An AI from Google DeepMind can solve some International Mathematical Olympiad (IMO) questions on geometry almost as well as the best human contestants.
“The results of AlphaGeometry are stunning and breathtaking,” says Gregor Dolinar, the IMO president. “It seems that AI will win the IMO gold medal much sooner than was thought even a few months ago.”
The IMO, aimed at secondary school students, is one of the most difficult maths competitions in the world. Answering questions correctly requires mathematical creativity that AI systems have long struggled with. GPT-4, for instance, which has shown remarkable reasoning ability in other domains, scores 0 per cent on IMO geometry questions, while even specialised AIs struggle to answer as well as average contestants.

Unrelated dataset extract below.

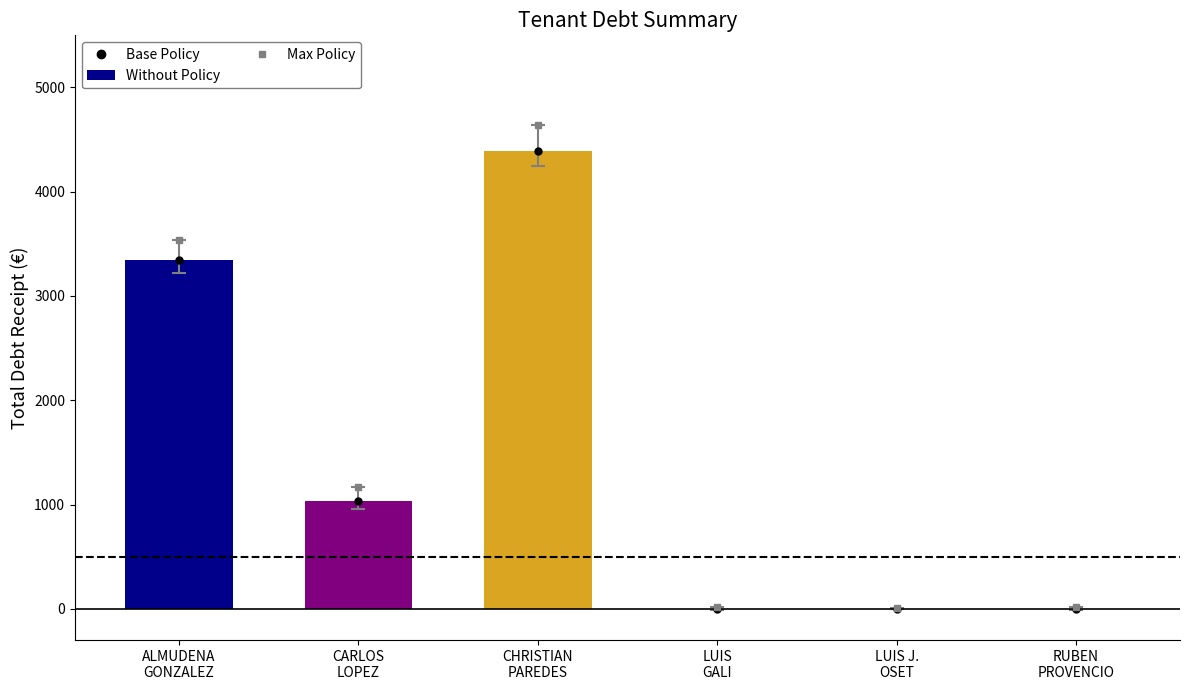

What value does the data have at CHRISTIAN
PAREDES?

4392.1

This is partly down to the difficulty of the problems, but it is also because of a lack of training data. The competition has been run annually since 1959, and each edition consists of just six questions. Some of the most successful AI systems, however, require millions or billions of data points. Geometrical problems in particular, which make up one or two of the six questions and involve proving facts about angles or lines in complicated shapes, are particularly difficult to translate to a computer-friendly format.
Thang Luong at Google DeepMind and his colleagues have bypassed this problem by creating a tool that can generate hundreds of millions of machine-readable geometrical proofs. When they trained an AI called AlphaGeometry using this data and tested it on 30 IMO geometry questions, it answered 25 of them correctly, compared with an estimated score of 25.9 for an IMO gold medallist based on their scores in the contest.

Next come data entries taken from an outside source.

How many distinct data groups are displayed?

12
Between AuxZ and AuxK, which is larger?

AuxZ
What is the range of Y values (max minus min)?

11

“Our [current] AI systems are still struggling with the ability to do things like deep reasoning, where we need to plan ahead for many, many steps and also see the big picture, which is why mathematics is such an important benchmark and test set for us on our quest to artificial general intelligence,” Luong told a press conference.
AlphaGeometry consists of two parts, which Luong compares to different thinking systems in the brain: a fast, intuitive system and a slower, more analytical one. The first, intuitive part is a language model, similar to the technology behind ChatGPT, called GPT-f. It has been trained on the millions of generated proofs and suggests which theorems and arguments to try next for a problem. Once it suggests a next step, a slower but more careful “symbolic reasoning” engine uses logical and mathematical rules to fully construct the argument that GPT-f has suggested. The two systems then work in tandem, switching between one another until a problem has been solved.

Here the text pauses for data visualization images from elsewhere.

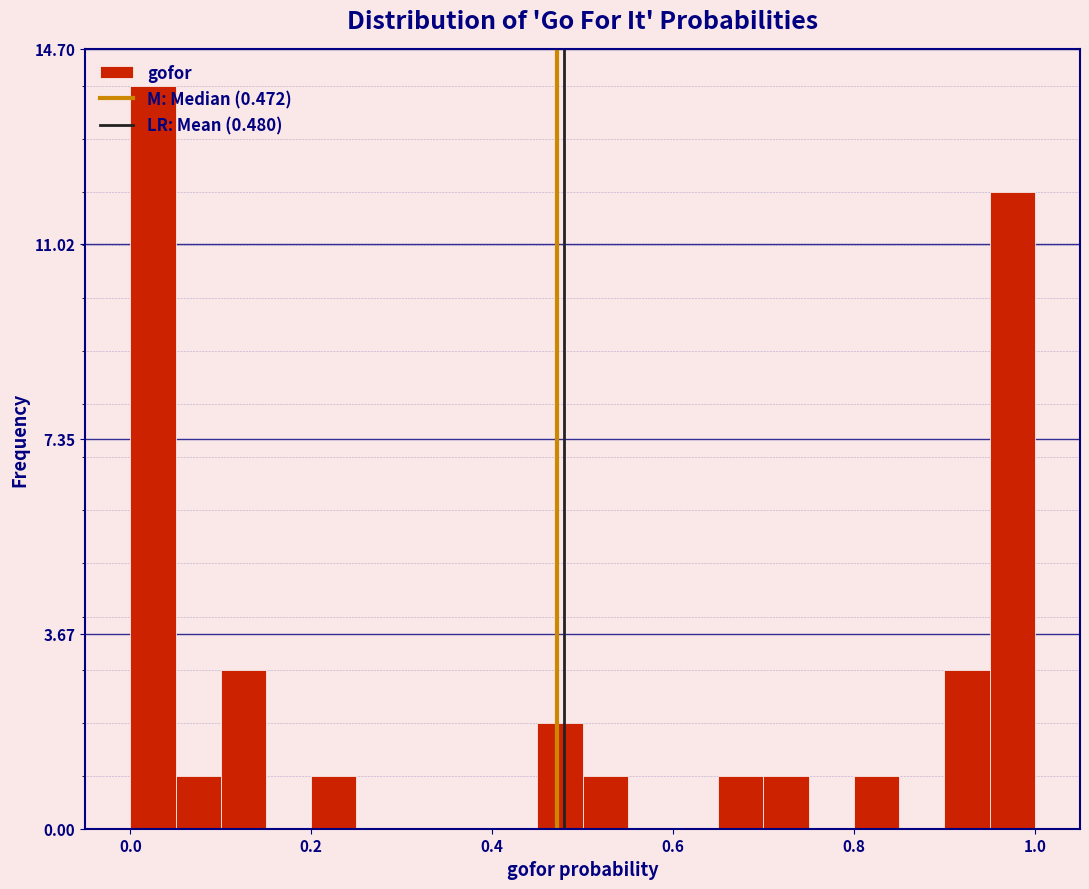

Around what value on the x-axis is the tallest bar? Give the approximate position of its centre, as read against the axis.

0.02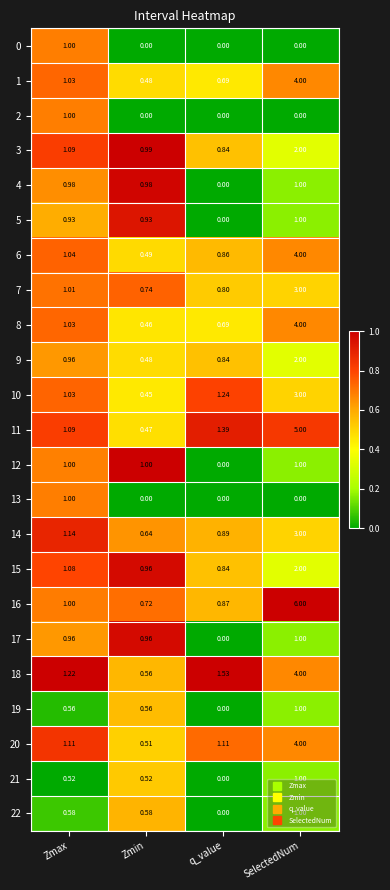

Which series has the widest spread of values?

16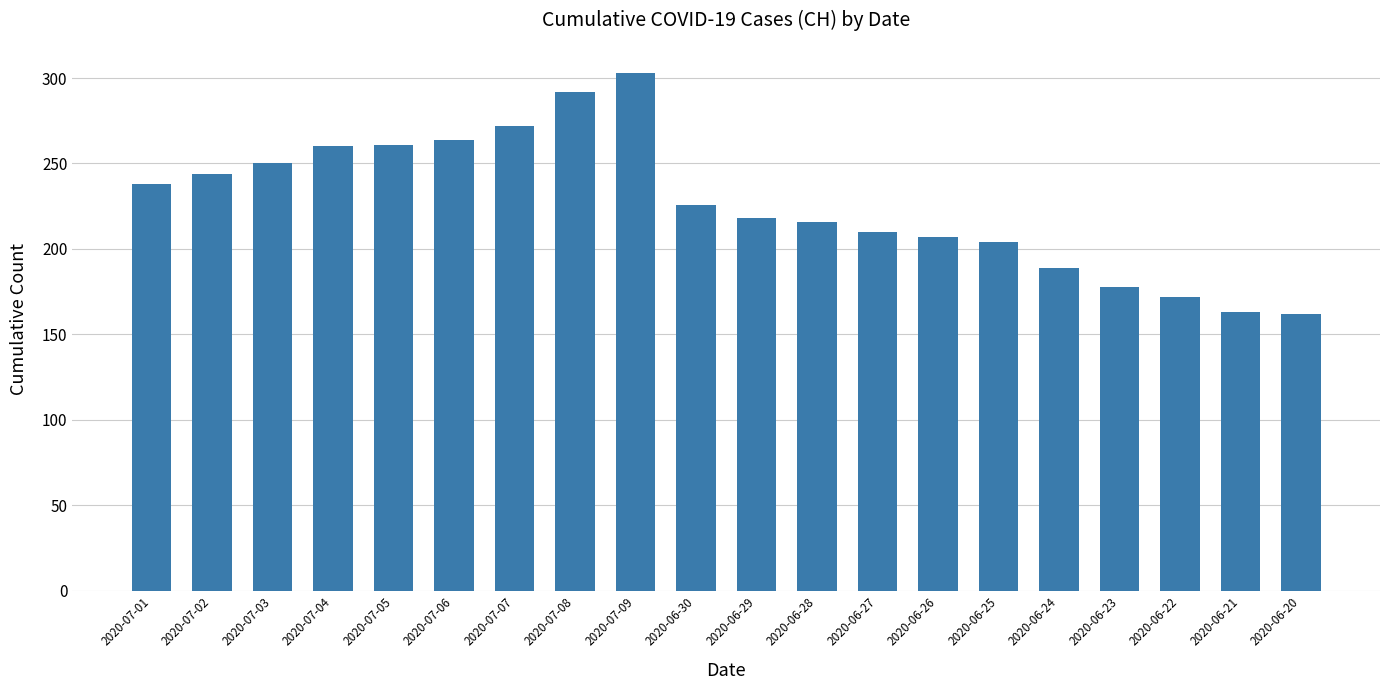

What is the difference between the values at 2020-06-26 and 2020-07-09?

96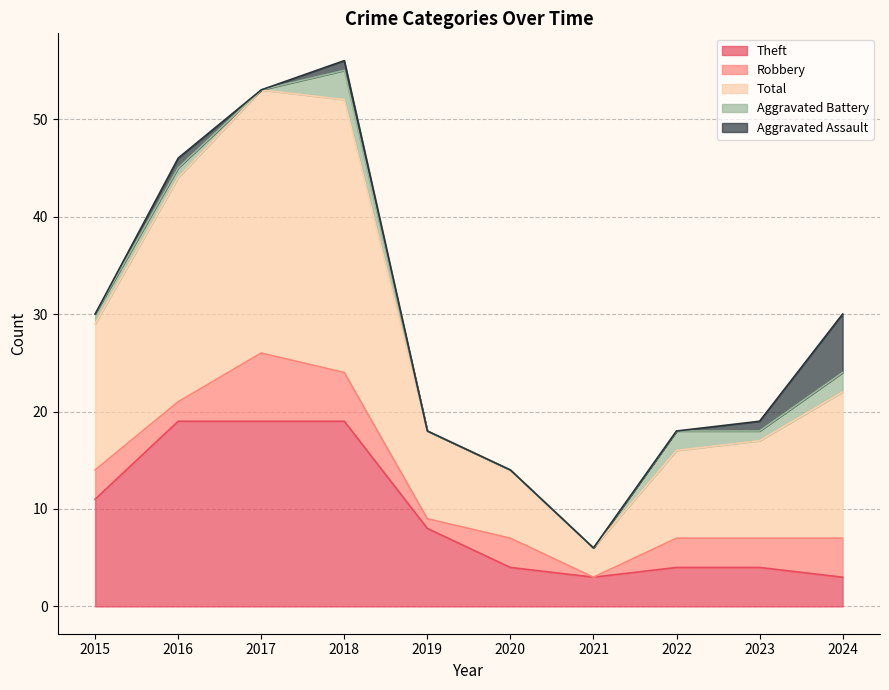

Reading left to right, list all the values displayed in this chart.

Theft: 2015=11	2016=19	2017=19	2018=19	2019=8	2020=4	2021=3	2022=4	2023=4	2024=3
Robbery: 2015=3	2016=2	2017=7	2018=5	2019=1	2020=3	2021=0	2022=3	2023=3	2024=4
Total: 2015=15	2016=23	2017=27	2018=28	2019=9	2020=7	2021=3	2022=9	2023=10	2024=15
Aggravated Battery: 2015=1	2016=1	2017=0	2018=3	2019=0	2020=0	2021=0	2022=2	2023=1	2024=2
Aggravated Assault: 2015=0	2016=1	2017=0	2018=1	2019=0	2020=0	2021=0	2022=0	2023=1	2024=6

While this method is remarkably successful at solving IMO geometry problems, the answers it constructs tend to be longer and less “beautiful” than human proofs, says Luong. However, it can also spot things that humans miss. For example, it discovered a better and more general solution to a question from the 2004 IMO than was listed in the official answers.
Solving IMO geometry problems in this way is impressive, says Yang-Hui He at the London Institute for Mathematical Sciences, but the system is inherently limited in the mathematics it can use because IMO problems should be solvable using theorems taught below undergraduate level. Expanding the amount of mathematical knowledge AlphaGeometry has access to might improve the system or even help it make new mathematical discoveries, he says.
It would also be interesting to see how AlphaGeometry copes with not knowing what it needs to prove, as mathematical insight can often come from exploring theorems with no set proof, says He. “If you don’t know what your endpoint is, can you find within the set of all [mathematical] paths whether there is a theorem that is actually interesting and new?”
Last year, algorithmic trading company XTX Markets announced a $10 million prize fund for AI maths models, with a $5 million grand prize for the first publicly shared AI model that can win an IMO gold medal, as well as smaller progress prizes for key milestones.
“Solving an IMO geometry problem is one of the planned progress prizes supported by the $10 million AIMO challenge fund,” says Alex Gerko at XTX Markets. “It’s exciting to see progress towards this goal, even before we have announced all the details of this progress prize, which would include making the model and data openly available, as well as solving an actual geometry problem during a live IMO contest.”
DeepMind declined to say whether it plans to enter AlphaGeometry in a live IMO contest or whether it is expanding the system to solve other IMO problems not based on geometry. However, DeepMind has previously entered public competitions for protein folding prediction to test its AlphaFold system.